Thoughts on On assisted dying, government should respect the beliefs of religious hospitals

  1. Juan Atencio

    Good read. It sounds like the absolutism presented against Trinity Western University school of law is spilling over other aspects of our society. Is there a philosophical orientation that is driving the way we think as a society?

    1. ccccBarry W. Bussey Post author

      Juan you are correct in your observation. The premise behind the TWU case and this current matter suggests that religious institutions have a limited role in the public square. There is an expectation that religious institutions must conform to the public norm. But notice how quickly public norms change. About a year ago it was a crime for a physician to intentionally cause the death of a patient. Then the Supreme Court of Canada allowed it for the exceptional case – making it a virtual human right. Now the parliamentary committee is suggesting it be expanded further. So at what point along this continuum is the “public norm” – by the time an institution would meet the SCC ruling it would already be out of date with changes coming in Parliament. The point is this: the “public norm” is a fluid concept. Even if the hospitals wanted to keep pace they would have difficulty. However, religious communities with thousands of years of human reason and philosophy and analysis of what it means to be a human are not, nor can they be expected to be, like a wind vane going whichever way public opinion blows.

      1. Juan Atencio

        Thanks for sharing. I must say I don’t fully understand the relation between the Supreme Court of Canada and the Parliement in regards the development of laws. I’ll have to pick up a 101 book on the subject! However, if the “public norm” is shaped by our corporate conscience and this last is trained more and more by government regulated school boards, where are we being led and on what ideological foundation? The humanistic ideas of the 1700 & 1800’s? Or is it based on the ruling party’s ideology?

  2. Debbie McLean

    Thank you Barry for sharing this information about what is happening and the decisions that are being made about assisted suicide. Most Canadians do not realize or care what is being decided in our courts. I was at a ministerial meeting a few weeks ago and basically what you have written here is what was being reported to us during that meeting by someone who attended the hearings. I honestly felt sick to my stomach listening to it. We live in a very messed up world and it only proves to me where we are at in earths history and how desperately we need a Saviour.

    1. ccccBarry W. Bussey Post author

      Thanks so much Debbie for telling us that story. These are difficult times for physicians who cannot, because of conscience, be involved in this. It raises the question of whether our society has room enough for those physicians to continue to practice medicine.
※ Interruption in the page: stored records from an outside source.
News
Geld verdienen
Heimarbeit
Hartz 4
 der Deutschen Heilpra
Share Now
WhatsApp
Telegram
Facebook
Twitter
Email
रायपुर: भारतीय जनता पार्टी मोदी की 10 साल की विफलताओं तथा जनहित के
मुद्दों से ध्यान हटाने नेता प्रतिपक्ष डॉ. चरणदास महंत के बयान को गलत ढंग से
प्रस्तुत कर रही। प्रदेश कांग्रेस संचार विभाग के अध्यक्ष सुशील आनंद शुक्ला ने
Is the physician’s personal conscience that seeks to support life somehow suspect in our age? Yet, while we can sympathize with those who seek to end their own suffering do they have the right to have the state compel another to do it? These are difficult decisions. I have concluded that the state has no business enforcing its moral view on this matter on the physician or on the religious healthcare institution.

  3. Barbara

    Thank-you for sharing, Barry…
    This issue has been very much on my mind. It’s disturbing. I’ve been wanting to make time to write on it myself as well. I continue to be astounded by decisions, such as this one, made by government bodies. As I personally know the darkness of depression and the places it can take you, I see this issue as one that is extremely ‘dicey’. For the person IN that darkness, they don’t want death but they DO want the pain to end. When all avenues for help have been roads that led to nowhere, the depressed run out of hope. At times, I know I did.
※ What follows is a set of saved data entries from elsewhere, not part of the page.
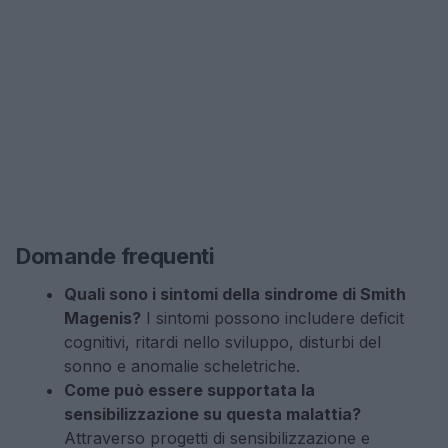
Domande frequenti
Quali sono i sintomi della sindrome di Smith
Magenis?
I sintomi possono includere deficit
cognitivi, ritardi nello sviluppo, disturbi del
sonno e anomalie scheletriche.
Come può essere supportata la
sensibilizzazione su questa malattia?
Attraverso progetti di sensibilizzazione e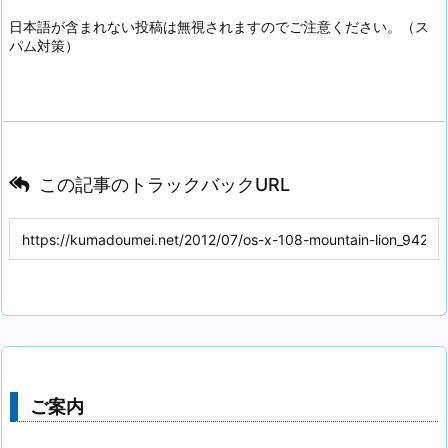
日本語が含まれない投稿は無視されますのでご注意ください。（ス
パム対策）
この記事のトラックバックURL
ご案内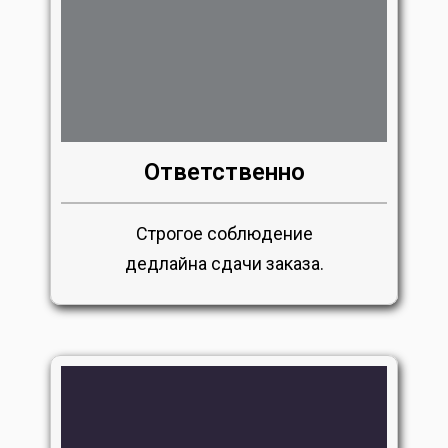
Ответственно
Строгое соблюдение
дедлайна сдачи заказа.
    When will mental health receive the attention and respect it deserves? It’s not as sexy as heart health or breast cancer or high blood pressure for that matter. Even the common cold and the flu virus get more respect! And yet, rates for depression are on a major incline with many who suffer in silence due to the ever present stigma associated with it. Where’s the court ruling to mandate further funding toward research and wellness programs for these individuals?! I seriously cannot help but think of this ruling as at least a partial means of population control.

    There’s so much I could say on this. It’s disheartening, to say the least, that rather than dig deeper and implement further programming to offer HELP, HOPE, and a HAND UP, the government would rather say “you’re right, your life sucks, that’s really too bad, allow us to help you end it.”

    1. ccccBarry W. Bussey Post author

      Thanks Barbara for sharing. What you say is very powerful. I do hope that people will listen to what you have to say. Mental health is an area that desperately needs attention! It is another angle to this story that is overlooked.